D) Play completely balls to the wall and unapologetically dirty on defense. He'll never be a great defender. He shows a limited BBIQ. He can however push hard all the time, 200 percent, and just be the dirtiest guy on the floor. Put your feet under a jump shooter as he's coming down. When the refs are turned, take a few kidney shots. Try to mentally unravel the other side. Our own beloved LT would hire drug laden hookers to go up to the rooms of opposing offensive players when they were in town to play our Giants. Be nice to be skilled, but ruthless works too sometimes.
Can he do all this? Odds are No, but he's a Knick and I want him to do well. But I just don't honestly see him breaking out like this.
The questions about his game are legitimate. There's a reason he was available in the first place. It's not hate, it's just a raw assessment of his entire body of work in his career and his clear limitations. The Knicks got him for close to nothing for a reason.
Piece of cake.

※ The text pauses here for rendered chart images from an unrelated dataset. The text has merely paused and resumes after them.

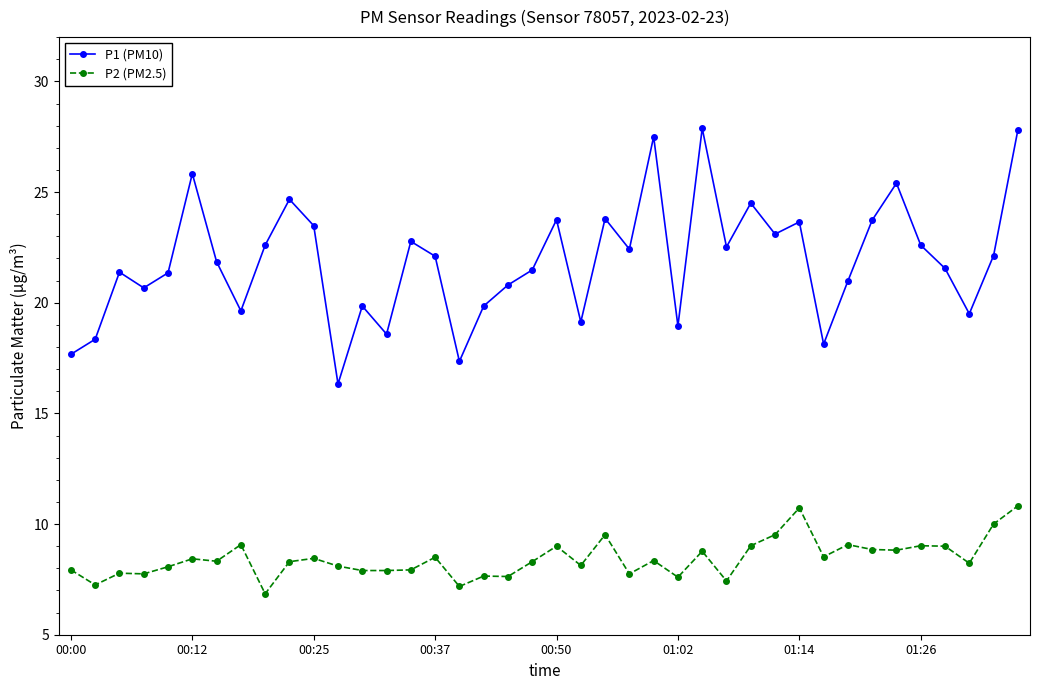

How many series are shown in this chart?

2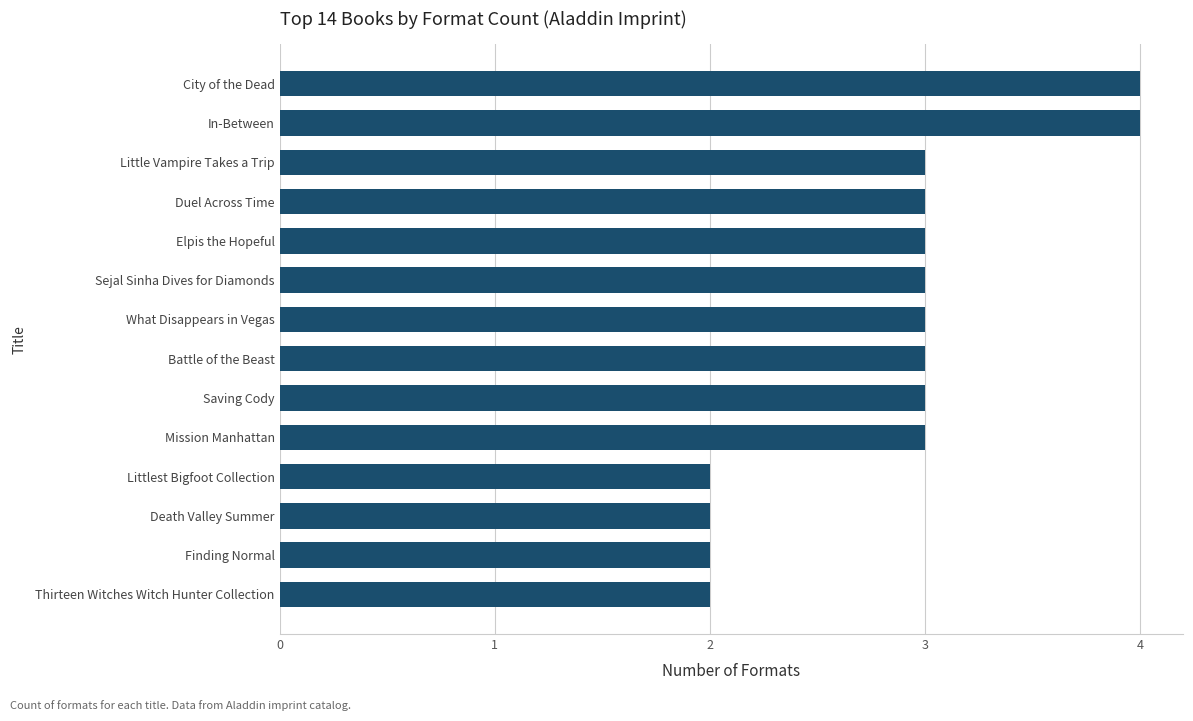

What is the ratio of the value at Death Valley Summer to the value at In-Between?

0.5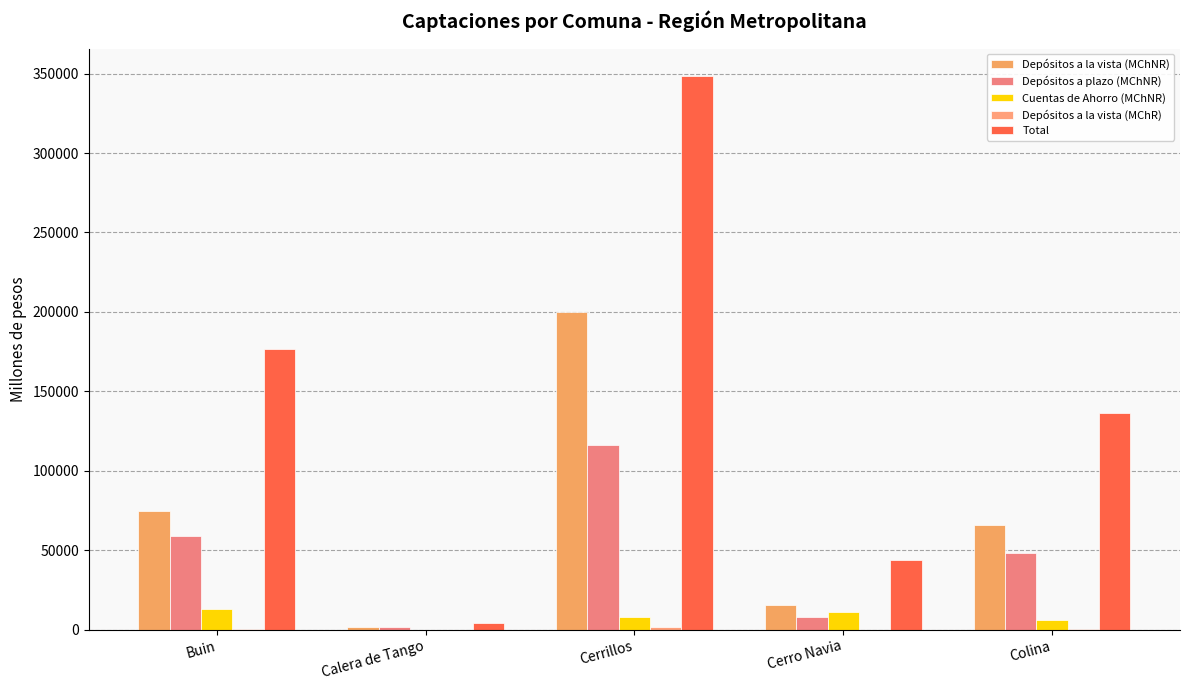

How many groups of bars are there?

5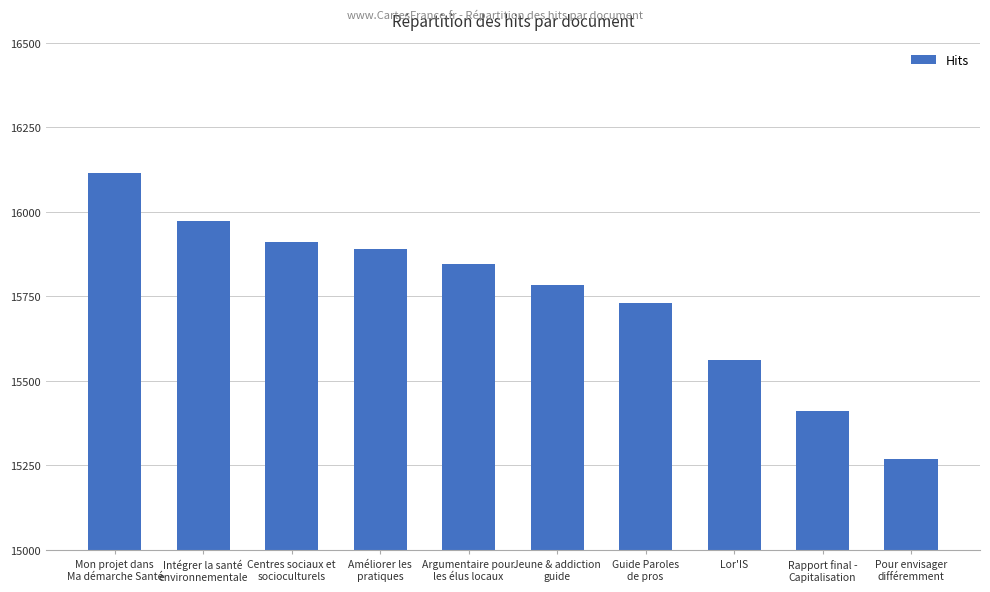

Reading left to right, extract all data points from this chart.

16114	15973	15911	15891	15845	15784	15730	15561	15410	15268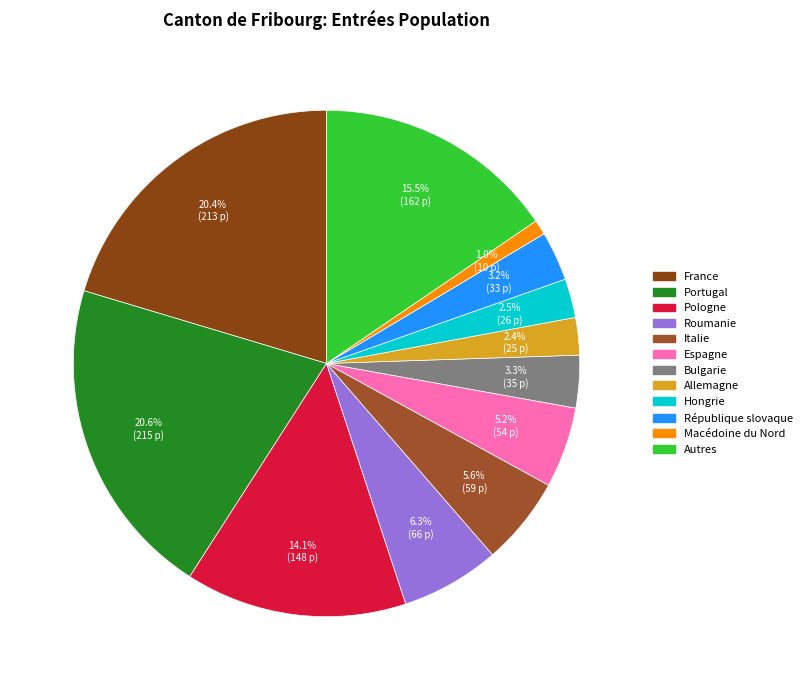

To the nearest percent, what is the difference between the largest and smallest slice percentages?

20%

There are what, maybe 5-10 guys in the entire league who fit this description.
Most other players in the league who are established , not talking elite guys, but guys who are in rotations and stay on rosters, have other skill sets that trade off for their individual flaws.
Tony Allen took quite a bit of time to develop a three point shot. It was never great. Not even when he did his best to get to his personal ceiling. But he could buy some time to develop it in an NBA rotation because he was a very good defender.
Burke is not a good athlete at the NBA level ( this is relative obviously, he'd light up nearly every fringe roster guy in the entire world) He has real limitations. He's not a good decision maker. He's not a high IQ player. He's a **** defender. So his pathway is to develop something that players within the modern game have proven they can develop with time, hard work and pure attrition - a legit three point shot. Given his other trade offs, it needs to be a damn good one.
Your one sentence reply is a throwaway line and it's the mindset of how losing teams think.
No one is asking Burke to be perfect. What people are asking of him is to fill a role effectively. He doesn't score efficiently enough and at volume enough to be a primary scoring option the way he calls his own number as much as he does. He's going to have to adjust if he wants to stay in the NBA. His flaws are the reason HE WAS AVAILABLE IN THE FIRST PLACE.
But he dominated the G League!
That's like a D1 college senior dominating a bunch of high school players. Most G Leaguers are very young and undeveloped physically and raw and many aren't even fringe NBA roster grade type talents.
If he wants to stay on a roster and carve out a real long term role with decent minutes, he needs a strong three ball at plus range. That's it. Full stop. Period. End of story. In the modern space and pace game, it's the only functional role he could realistically carve out and develop over time, if possible.
It's funny, some guys here are talking that they expect Burke to be much better and help the Knicks but don't talk HOW HE CAN SPECIFICALLY HELP THEM AND HIMSELF. I do, and thus I must clearly hate the guy. No one hates the guy. His game is limited and his flaws are clear. Which is why teams passed him up over and over when he was basically free to everyone.